The newly elected head of the official national Catholic lay council has resolved to "wake up" sleeping laity by educating them and encouraging them to live by the Church´s social teachings.

The Catholic Lay Apostolate Council of Korea (CLAK) elected Thomas Han Hong-soon its president at the plenary assembly it held Feb. 18 at the Catholic Center in Seoul.

"It´s a serious responsibility for me. I´ll do my best to help them to perform their duty as Church," Han told UCA News Feb. 20.

"The Church can be alive when each and every layperson fulfills their apostolate missions in their daily lives. South Korean laypeople are called ´sleeping giants.´ My duty is to wake them up to share God´s words with our society," he said.

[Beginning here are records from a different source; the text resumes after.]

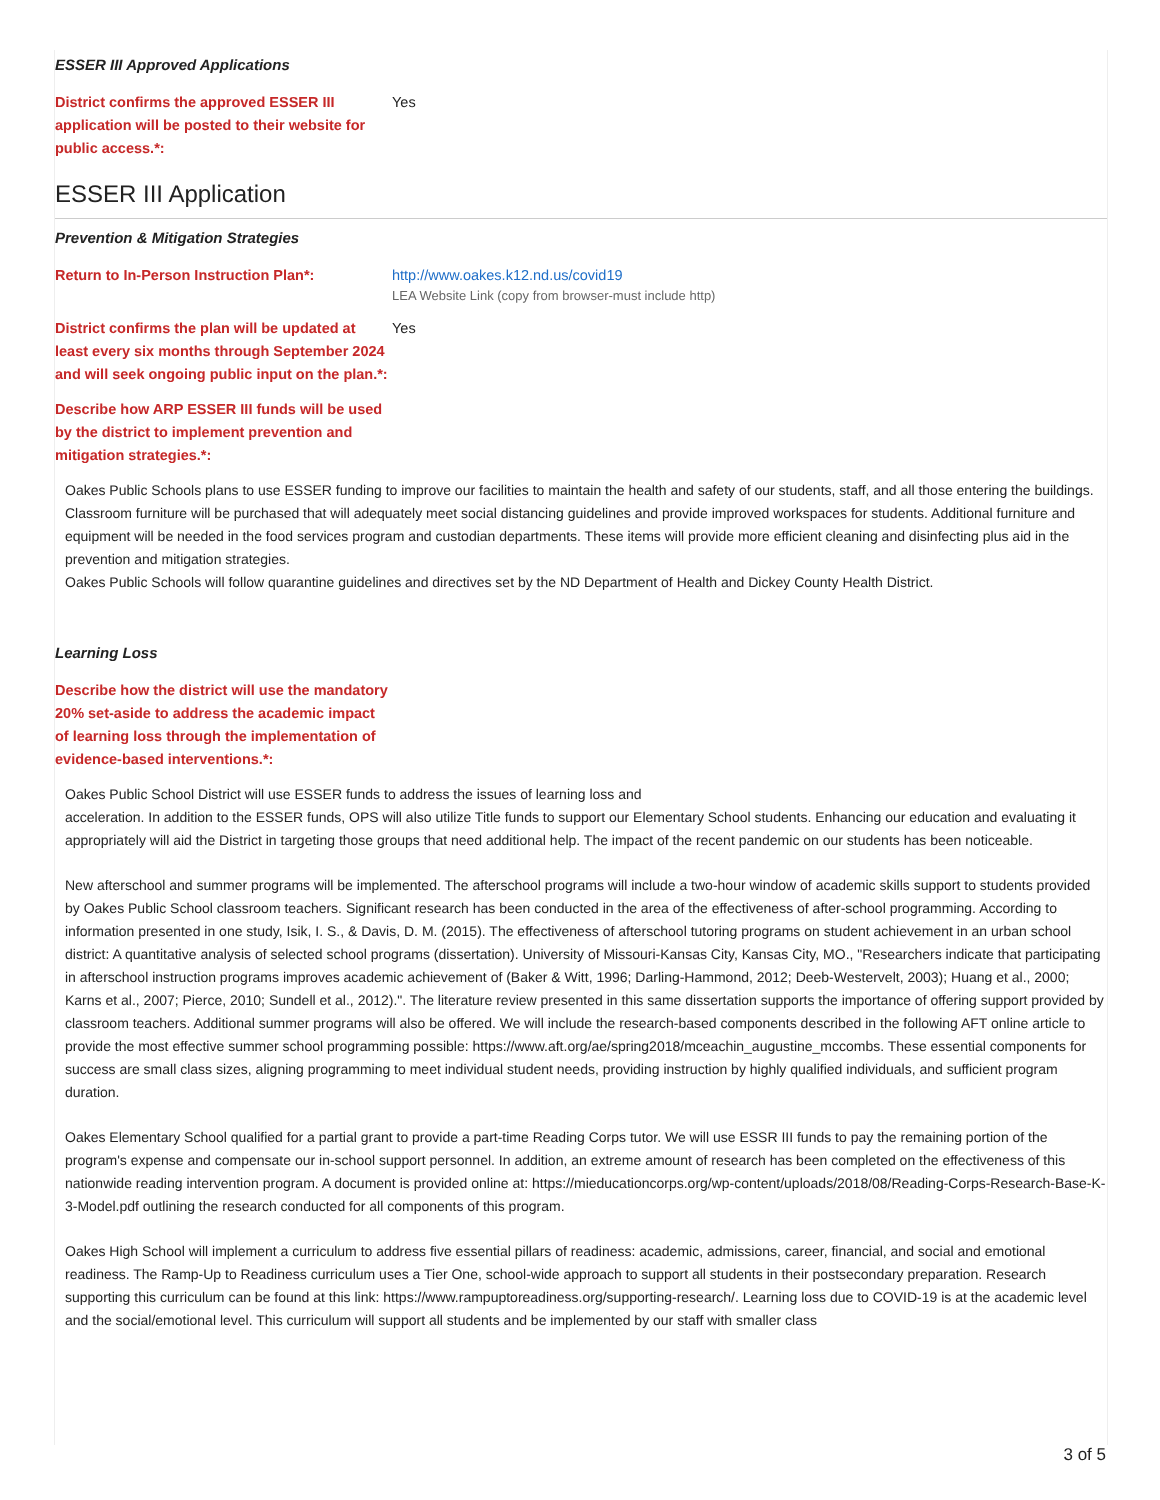ESSER III Approved Applications
District confirms the approved ESSER III application will be posted to their website for public access.*:
Yes
ESSER III Application
Prevention & Mitigation Strategies
Return to In-Person Instruction Plan*: http://www.oakes.k12.nd.us/covid19
LEA Website Link (copy from browser-must include http)
District confirms the plan will be updated at least every six months through September 2024 and will seek ongoing public input on the plan.*:
Yes
Describe how ARP ESSER III funds will be used by the district to implement prevention and mitigation strategies.*:
Oakes Public Schools plans to use ESSER funding to improve our facilities to maintain the health and safety of our students, staff, and all those entering the buildings. Classroom furniture will be purchased that will adequately meet social distancing guidelines and provide improved workspaces for students. Additional furniture and equipment will be needed in the food services program and custodian departments. These items will provide more efficient cleaning and disinfecting plus aid in the prevention and mitigation strategies.
Oakes Public Schools will follow quarantine guidelines and directives set by the ND Department of Health and Dickey County Health District.
Learning Loss
Describe how the district will use the mandatory 20% set-aside to address the academic impact of learning loss through the implementation of evidence-based interventions.*:
Oakes Public School District will use ESSER funds to address the issues of learning loss and
acceleration. In addition to the ESSER funds, OPS will also utilize Title funds to support our Elementary School students. Enhancing our education and evaluating it appropriately will aid the District in targeting those groups that need additional help. The impact of the recent pandemic on our students has been noticeable.
New afterschool and summer programs will be implemented. The afterschool programs will include a two-hour window of academic skills support to students provided by Oakes Public School classroom teachers. Significant research has been conducted in the area of the effectiveness of after-school programming. According to information presented in one study, Isik, I. S., & Davis, D. M. (2015). The effectiveness of afterschool tutoring programs on student achievement in an urban school district: A quantitative analysis of selected school programs (dissertation). University of Missouri-Kansas City, Kansas City, MO., "Researchers indicate that participating in afterschool instruction programs improves academic achievement of (Baker & Witt, 1996; Darling-Hammond, 2012; Deeb-Westervelt, 2003); Huang et al., 2000; Karns et al., 2007; Pierce, 2010; Sundell et al., 2012).". The literature review presented in this same dissertation supports the importance of offering support provided by classroom teachers. Additional summer programs will also be offered. We will include the research-based components described in the following AFT online article to provide the most effective summer school programming possible: https://www.aft.org/ae/spring2018/mceachin_augustine_mccombs. These essential components for success are small class sizes, aligning programming to meet individual student needs, providing instruction by highly qualified individuals, and sufficient program duration.
Oakes Elementary School qualified for a partial grant to provide a part-time Reading Corps tutor. We will use ESSR III funds to pay the remaining portion of the program's expense and compensate our in-school support personnel. In addition, an extreme amount of research has been completed on the effectiveness of this nationwide reading intervention program. A document is provided online at: https://mieducationcorps.org/wp-content/uploads/2018/08/Reading-Corps-Research-Base-K-3-Model.pdf outlining the research conducted for all components of this program.
Oakes High School will implement a curriculum to address five essential pillars of readiness: academic, admissions, career, financial, and social and emotional readiness. The Ramp-Up to Readiness curriculum uses a Tier One, school-wide approach to support all students in their postsecondary preparation. Research supporting this curriculum can be found at this link: https://www.rampuptoreadiness.org/supporting-research/. Learning loss due to COVID-19 is at the academic level and the social/emotional level. This curriculum will support all students and be implemented by our staff with smaller class
3 of 5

Han identified education and formation as the greatest needs for laypeople. He praised the Korean edition of the "Compendium of the Social Doctrine of the Church," which he said would be the core textbook for the lay-education effort he envisions. The compendium was released last November.

Before being elected to the office, Han had served as acting president of the CLAK since August, when former president John Bosco Sohn Byung-doo resigned to become the first lay president of Jesuit-run Sogang University.

The 62-year-old economics professor at Hankuk University of Foreign Studies has been a member of Pontifical Council for the Laity since 1984. Han also has served as dean of Hankuk´s College of Business and Economics, 1988-1990 and 1991-1993, and of its Graduate School, 2002-2004.

"The Korean Catholic Church has a proud history and tradition that it was built by the efforts of laypeople. It´s a grace from God, and we will share the grace with our society through dialogue. That could lead to social evangelization," he said.

At the plenary, the CLAK decided to concentrate on evangelization of youth and society. Fabian Choi Hong-jun, the council´s executive secretary, told UCA News on Feb. 20, "This year we will focus on social evangelization and try to help laypeople be the salt and light in society."

As part of this, the council will hold an international symposium this year on the Second Vatican Council´s "Decree on the Apostolate of the Laity." Pope Paul VI promulgated the decree, Apostolicam Actuositatem, in 1965, "to intensify the apostolic activity of the people of God."

Choi also spoke about the CLAK´s effort to engage youth. "We will open a youth forum to check the current issues related to the youth ministry and hold a youth festival this September," he said.

Of the 15 diocesan lay apostolate councils in South Korea, 13 sent representatives to the plenary assembly. But only three of the 25 national-level lay apostolate groups that also belong to the CLAK sent representatives.

Uijeongbu diocese, which was erected in 2004, is alone among the 15 dioceses in South Korea and the Military Ordinariate in not having a lay council.

Han hopes to promote the lay movement with cooperation and exchange among Asian Churches. "Through the continuous exchange of experience with Asian Churches, I´ll help Asian laypeople wake up," he told UCA News.

Currently the national lay leader also is president of the Catholic Lay Apostolate Council of Seoul. He was elected its president on Jan. 14.

According to the Seoul council´s bylaws, members each recommend three suitable persons 14 days before its plenary assembly. The members come from parish pastoral councils and lay apostolate groups in the archdiocese.

The archbishop of Seoul nominates up to three candidates for election from the list of people who receive more than 10 recommendations. This year, three people received more than 10 recommendations, but Cardinal-elect Nicholas Cheong Jin-suk nominated only Han, so he was elected without opposition.